# [Text under study]
+ + + + +

= Analytic semigroup =

Type of strongly continuous semigroup

In mathematics, an analytic semigroup is particular kind of strongly continuous semigroup. Analytic semigroups are used in the solution of partial differential equations; compared to strongly continuous semigroups, analytic semigroups provide better regularity of solutions to initial value problems, better results concerning perturbations of the infinitesimal generator, and a relationship between the type of the semigroup and the spectrum of the infinitesimal generator.

==Definition==

Let Γ(t) = exp(At) be a strongly continuous one-parameter semigroup on a Banach space (X, ||·||) with infinitesimal generator A. Γ is said to be an analytic semigroup if

- for some 0 < θ < π/2, the continuous linear operator exp(At) : X → X can be extended to t ∈ Δ_{θ},

$\Delta_{\theta} = \{ 0 \} \cup \{ t \in \mathbb{C} : | \mathrm{arg}(t) | < \theta \},$

and the usual semigroup conditions hold for s, t ∈ Δ_{θ}: exp(A0) = id, exp(A(t + s)) = exp(At) exp(As), and, for each x ∈ X, exp(At)x is continuous in t;

- and, for all t ∈ Δ_{θ} \ {0}, exp(At) is analytic in t in the sense of the uniform operator topology.

+ + + + +

# [Task instructions]
a) In the analytic semigroup text, between what bounds must the angle θ lie?
b) Turn the paragraph of the analytic semigroup text that begins "In mathematics, an analytic semigroup is" into a short bulleted list that keeps its main facts.
c) Extend the analytic semigroup text with a few more sentences in the same technical style, picking up after its final point on analyticity in the uniform operator topology.

# [Recorded data]
+ + + + +

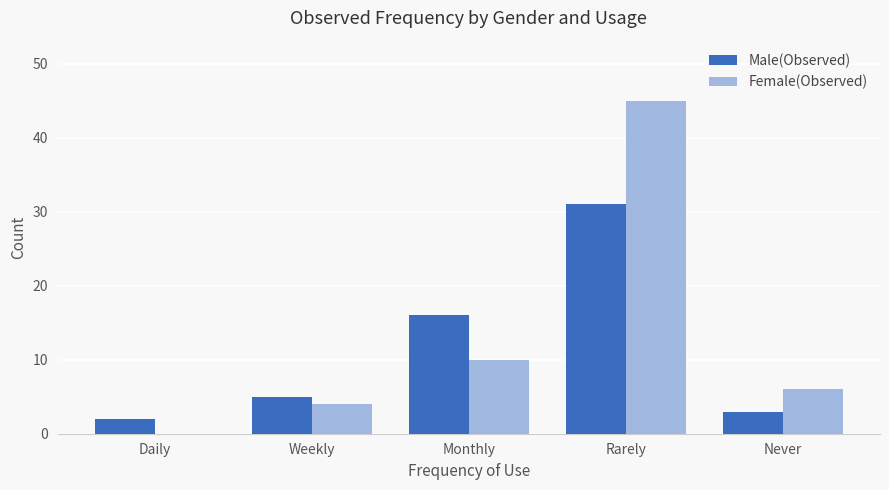

At which label is Female(Observed) closest to 22?

Monthly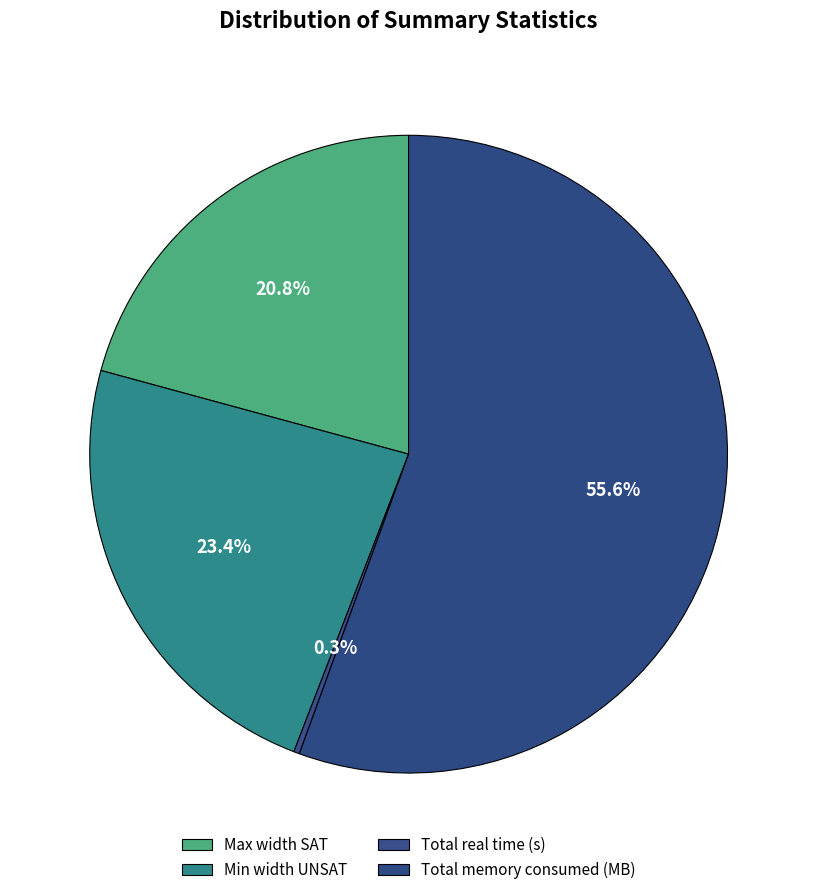

What percentage is NOT represented by Total memory consumed (MB)?

44.4%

+ + + + +

# [Expected responses]
a) θ must satisfy 0 < θ < π/2.

b)
- An analytic semigroup is a particular kind of strongly continuous semigroup.
- Analytic semigroups are used to solve partial differential equations.
- Compared with strongly continuous semigroups, they give:
  - better regularity of solutions to initial value problems
  - better results on perturbations of the infinitesimal generator
  - a relationship between the type of the semigroup and the spectrum of the infinitesimal generator

c)
==Characterization==

The infinitesimal generators of analytic semigroups have the following characterization:

A closed, densely defined linear operator A on a Banach space X is the generator of an analytic semigroup if and only if there exists an ω ∈ R such that the half-plane Re(λ) > ω is contained in the resolvent set of A and, moreover, there is a constant C such that for the resolvent $R_\lambda(A)$ of the operator A we have

$\| R_{\lambda} (A) \| \leq \frac{C}{| \lambda - \omega |}$

for Re(λ) > ω. Such operators are called sectorial. If this is the case, then the resolvent set actually contains a sector of the form

$\left\{ \lambda \in \mathbf{C} : | \mathrm{arg} (\lambda - \omega) | < \frac{\pi}{2} + \delta \right\}$

for some δ > 0, and an analogous resolvent estimate holds in this sector. Moreover, the semigroup is represented by

$\exp (At) = \frac1{2 \pi i} \int_{\gamma} e^{\lambda t} ( \lambda \mathrm{id} - A )^{-1} \, \mathrm{d} \lambda,$

where γ is any curve from e^{−iθ}∞ to e^{+iθ}∞ such that γ lies entirely in the sector

$\big\{ \lambda \in \mathbf{C} : | \mathrm{arg} (\lambda - \omega) | \leq \theta \big\},$

with π/2 < θ < π/2 + δ.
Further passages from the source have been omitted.